Copies of all lines that contain "down" are needed; take them from the data below.

====== Material for this task ======

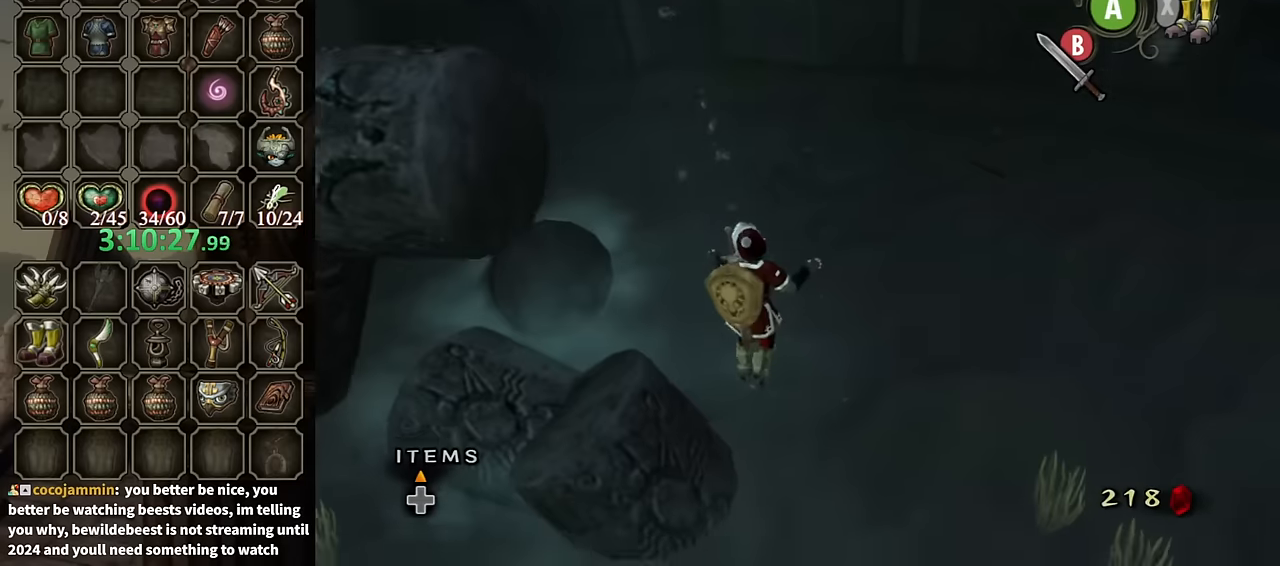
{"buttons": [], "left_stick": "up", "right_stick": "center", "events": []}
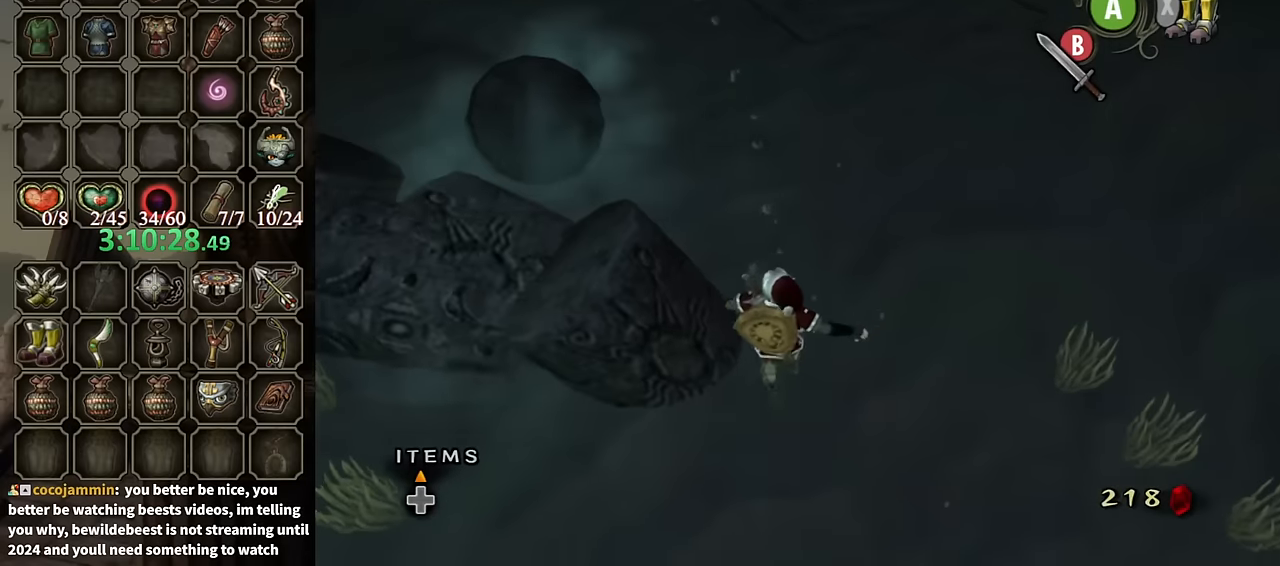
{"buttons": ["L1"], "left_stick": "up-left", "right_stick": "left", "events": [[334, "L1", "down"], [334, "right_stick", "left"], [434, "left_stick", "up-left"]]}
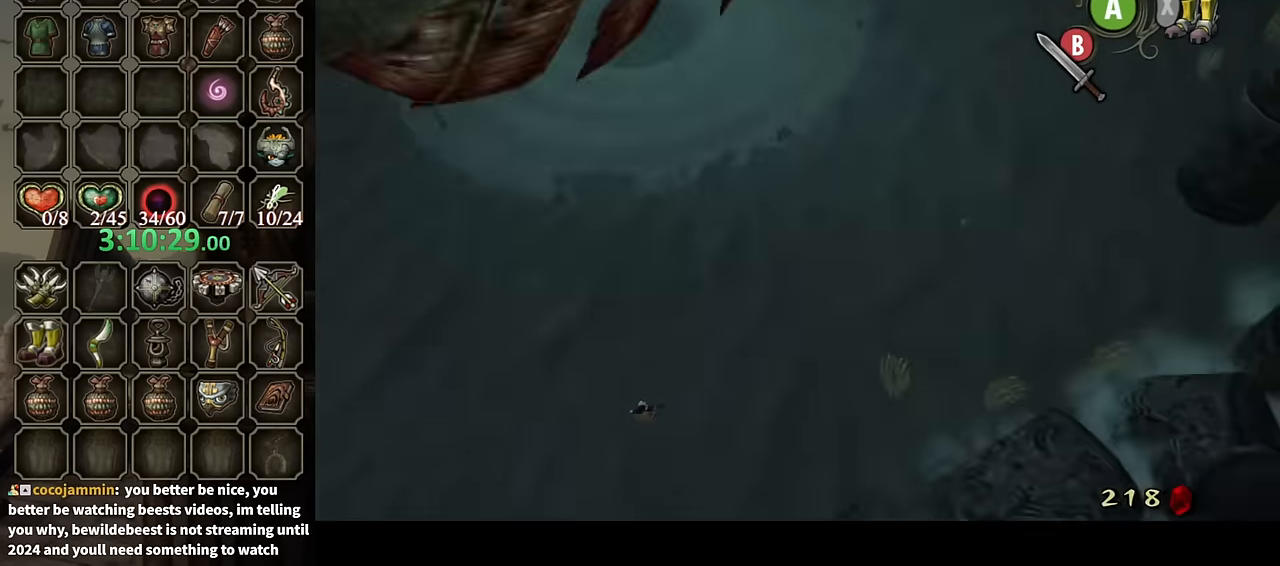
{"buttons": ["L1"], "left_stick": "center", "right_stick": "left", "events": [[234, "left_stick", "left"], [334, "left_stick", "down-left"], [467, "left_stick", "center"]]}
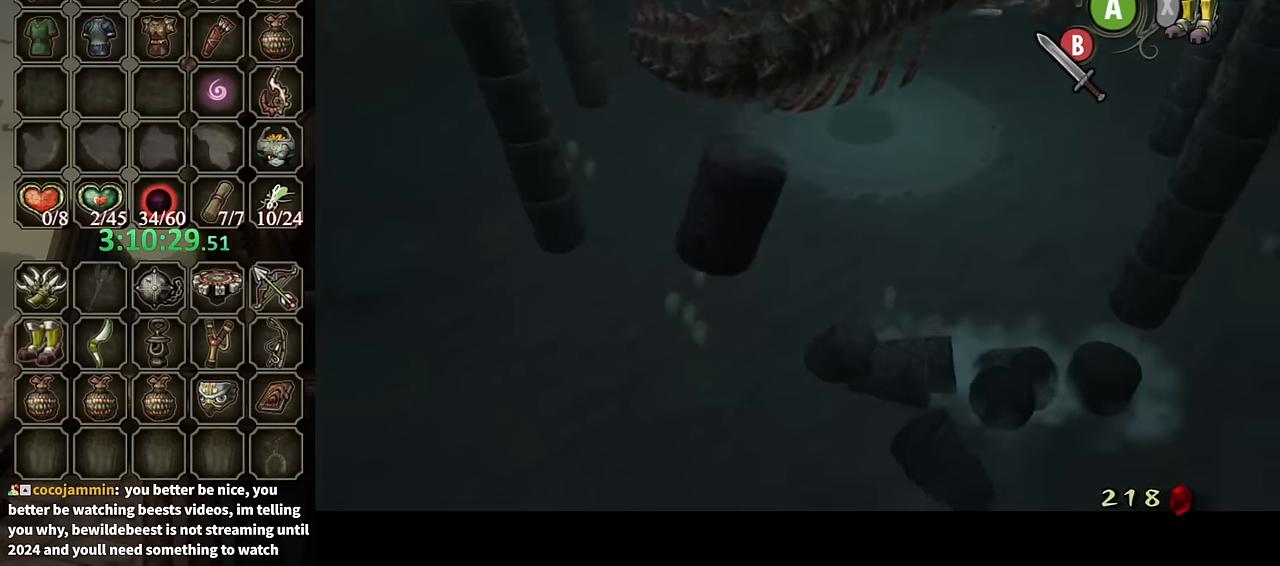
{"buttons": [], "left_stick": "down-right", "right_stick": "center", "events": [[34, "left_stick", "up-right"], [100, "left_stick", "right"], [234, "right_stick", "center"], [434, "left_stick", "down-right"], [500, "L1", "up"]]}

======
====== Material for this task ======

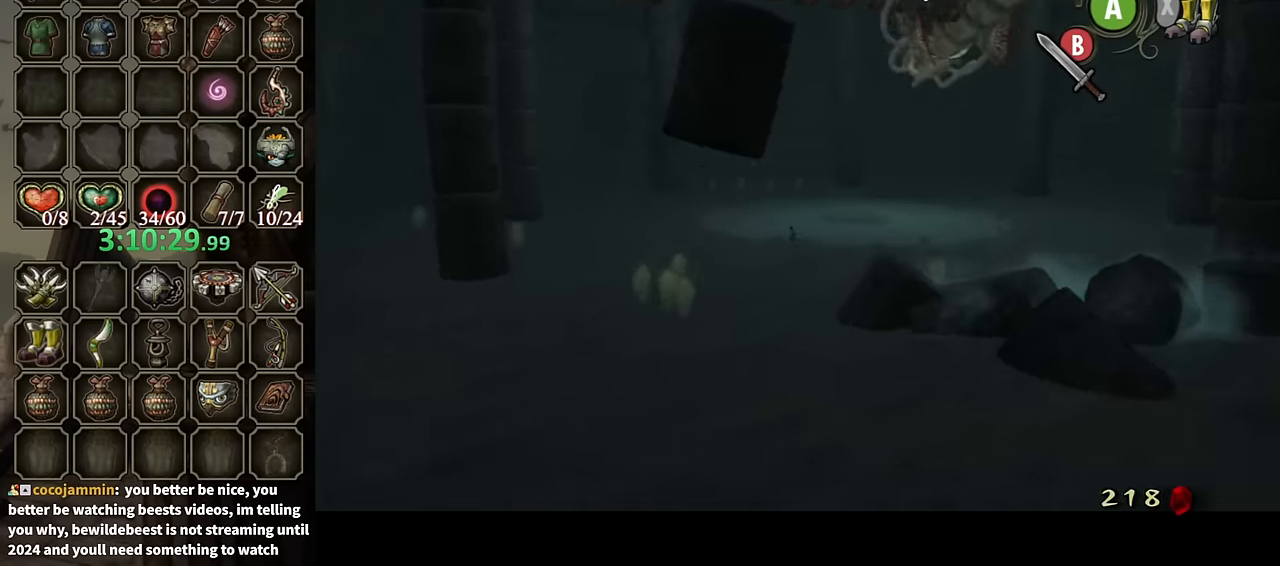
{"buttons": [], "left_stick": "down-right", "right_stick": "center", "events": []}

======

*Written answer*.
{"buttons": ["L1"], "left_stick": "up-left", "right_stick": "left", "events": [[334, "L1", "down"], [334, "right_stick", "left"], [434, "left_stick", "up-left"]]}
{"buttons": ["L1"], "left_stick": "center", "right_stick": "left", "events": [[234, "left_stick", "left"], [334, "left_stick", "down-left"], [467, "left_stick", "center"]]}
{"buttons": [], "left_stick": "down-right", "right_stick": "center", "events": [[34, "left_stick", "up-right"], [100, "left_stick", "right"], [234, "right_stick", "center"], [434, "left_stick", "down-right"], [500, "L1", "up"]]}
{"buttons": [], "left_stick": "down-right", "right_stick": "center", "events": []}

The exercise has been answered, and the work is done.